New Mexico was on the receiving end of a rule misinterpretation on Saturday afternoon, and that interpretation likely cost the Lobos a win over San Diego State and, arguably, a shot at the MWC regular season title.

Here’s the situation: New Mexico is up by three with 12 seconds left and the ball under their own basket. Their allowed to run the baseline, so Craig Neal calls a play where the inbounder throws the ball to a player running out of bounds.

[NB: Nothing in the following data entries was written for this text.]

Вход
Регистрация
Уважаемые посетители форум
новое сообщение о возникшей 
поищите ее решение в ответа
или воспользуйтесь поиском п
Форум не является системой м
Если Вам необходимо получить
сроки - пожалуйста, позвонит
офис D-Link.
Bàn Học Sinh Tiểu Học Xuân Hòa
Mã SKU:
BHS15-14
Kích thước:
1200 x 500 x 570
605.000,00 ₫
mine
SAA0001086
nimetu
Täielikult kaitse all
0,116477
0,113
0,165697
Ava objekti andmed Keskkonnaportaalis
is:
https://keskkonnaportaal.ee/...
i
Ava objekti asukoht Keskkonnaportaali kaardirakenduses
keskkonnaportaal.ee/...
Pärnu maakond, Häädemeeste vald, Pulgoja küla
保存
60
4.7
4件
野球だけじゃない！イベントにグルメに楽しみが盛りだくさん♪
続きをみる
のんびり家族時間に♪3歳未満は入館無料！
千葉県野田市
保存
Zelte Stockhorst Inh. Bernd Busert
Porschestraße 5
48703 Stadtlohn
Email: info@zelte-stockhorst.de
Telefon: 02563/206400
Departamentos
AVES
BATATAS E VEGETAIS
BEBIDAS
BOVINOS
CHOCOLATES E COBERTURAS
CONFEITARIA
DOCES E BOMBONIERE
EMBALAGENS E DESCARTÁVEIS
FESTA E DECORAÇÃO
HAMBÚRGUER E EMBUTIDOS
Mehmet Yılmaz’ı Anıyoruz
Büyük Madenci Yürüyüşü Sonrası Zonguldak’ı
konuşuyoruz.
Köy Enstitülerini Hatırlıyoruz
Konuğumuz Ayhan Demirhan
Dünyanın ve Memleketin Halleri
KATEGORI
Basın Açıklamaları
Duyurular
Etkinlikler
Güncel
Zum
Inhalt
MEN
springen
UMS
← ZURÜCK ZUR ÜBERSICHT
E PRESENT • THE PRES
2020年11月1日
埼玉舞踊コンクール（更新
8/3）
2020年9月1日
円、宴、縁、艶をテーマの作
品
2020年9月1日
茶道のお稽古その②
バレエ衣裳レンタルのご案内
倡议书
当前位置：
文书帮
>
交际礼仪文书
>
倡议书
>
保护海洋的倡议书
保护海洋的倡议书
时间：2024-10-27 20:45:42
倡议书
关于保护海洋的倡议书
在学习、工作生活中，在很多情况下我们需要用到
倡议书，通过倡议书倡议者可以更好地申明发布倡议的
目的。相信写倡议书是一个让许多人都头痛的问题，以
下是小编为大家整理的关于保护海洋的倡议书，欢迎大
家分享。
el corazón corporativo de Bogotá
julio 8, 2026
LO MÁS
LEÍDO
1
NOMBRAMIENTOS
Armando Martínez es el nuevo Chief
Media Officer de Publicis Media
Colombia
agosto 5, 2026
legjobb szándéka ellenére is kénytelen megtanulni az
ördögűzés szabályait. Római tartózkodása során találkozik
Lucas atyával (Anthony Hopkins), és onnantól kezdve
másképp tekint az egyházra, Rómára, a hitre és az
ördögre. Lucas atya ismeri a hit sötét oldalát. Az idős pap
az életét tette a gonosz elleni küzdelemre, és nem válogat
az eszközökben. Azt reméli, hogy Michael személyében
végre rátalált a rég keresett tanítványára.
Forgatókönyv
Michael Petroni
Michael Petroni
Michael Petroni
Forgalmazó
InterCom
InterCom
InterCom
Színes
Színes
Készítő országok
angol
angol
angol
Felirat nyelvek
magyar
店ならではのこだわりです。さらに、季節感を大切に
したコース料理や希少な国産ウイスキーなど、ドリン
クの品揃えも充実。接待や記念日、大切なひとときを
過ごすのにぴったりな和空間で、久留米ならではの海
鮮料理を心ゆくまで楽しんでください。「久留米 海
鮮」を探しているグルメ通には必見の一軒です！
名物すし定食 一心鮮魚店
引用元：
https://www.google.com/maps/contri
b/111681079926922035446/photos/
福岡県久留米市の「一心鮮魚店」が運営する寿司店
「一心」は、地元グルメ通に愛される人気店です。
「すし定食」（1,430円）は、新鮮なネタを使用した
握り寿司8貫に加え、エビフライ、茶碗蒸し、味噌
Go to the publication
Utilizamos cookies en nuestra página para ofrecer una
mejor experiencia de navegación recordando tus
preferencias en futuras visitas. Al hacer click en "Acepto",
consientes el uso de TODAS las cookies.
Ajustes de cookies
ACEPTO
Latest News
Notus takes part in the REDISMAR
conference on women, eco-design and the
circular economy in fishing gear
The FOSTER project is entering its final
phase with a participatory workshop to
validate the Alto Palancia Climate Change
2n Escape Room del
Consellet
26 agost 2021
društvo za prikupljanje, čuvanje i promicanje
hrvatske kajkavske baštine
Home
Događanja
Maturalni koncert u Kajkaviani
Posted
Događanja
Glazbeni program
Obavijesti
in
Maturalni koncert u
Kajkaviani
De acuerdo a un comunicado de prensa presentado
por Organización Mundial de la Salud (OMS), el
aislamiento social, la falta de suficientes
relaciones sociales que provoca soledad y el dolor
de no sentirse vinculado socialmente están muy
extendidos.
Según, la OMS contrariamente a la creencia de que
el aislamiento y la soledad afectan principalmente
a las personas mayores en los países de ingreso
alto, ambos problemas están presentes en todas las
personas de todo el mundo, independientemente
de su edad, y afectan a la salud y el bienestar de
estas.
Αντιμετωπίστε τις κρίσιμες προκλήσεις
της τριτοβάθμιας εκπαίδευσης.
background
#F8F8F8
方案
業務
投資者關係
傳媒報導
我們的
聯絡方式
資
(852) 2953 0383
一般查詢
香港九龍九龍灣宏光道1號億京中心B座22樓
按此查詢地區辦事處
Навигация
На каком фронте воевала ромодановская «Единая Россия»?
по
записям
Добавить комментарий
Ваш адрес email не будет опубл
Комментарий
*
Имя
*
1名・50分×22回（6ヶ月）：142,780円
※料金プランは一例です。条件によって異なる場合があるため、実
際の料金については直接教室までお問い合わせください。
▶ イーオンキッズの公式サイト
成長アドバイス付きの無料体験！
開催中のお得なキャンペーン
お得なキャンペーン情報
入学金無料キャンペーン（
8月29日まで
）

Totally league as long as the player establishes out of bounds before touching the ball. The referee rules that he doesn’t.

Here’s the video:

The problem?

According to the rules, Xavier Adams — the player receiving the pass from Cullen Neal — only needed one foot on the floor out of bounds in order to establish himself as an inbounder that was able to catch that ball. He got one foot down (see the picture above), but the referees appeared to rule that he needed to have both feet down.

That was incorrect, according to the Mountain West office.

“While this was a very close judgment call made at full speed, it has been determined after careful review of slow-motion video replays the call was in fact incorrect,” the league said in a release. “The New Mexico player did get one foot down (two feet are not required) out-of-bounds before receiving the ball, thus establishing his location in accordance NCAA Basketball Playing Rules 4.23.1.a and 7.1.1.  By rule, the officials were not permitted to go to the monitor during the game to review this play.”

And here’s the kicker: When SDSU got the ball back, they hit a three to send the game into overtime, where the Aztecs won. But if New Mexico had won this game, they’d be sitting at 8-2 in MWC play, one game behind SDSU in the loss column with a return game against them in The Pit.

Instead, they’re now three games back with seven to play, meaning that the race is effectively over.

It’s tough to blame the referees here — it was a bang-bang call that is only clear in slow-motion replay — but man, that’s a big call to miss.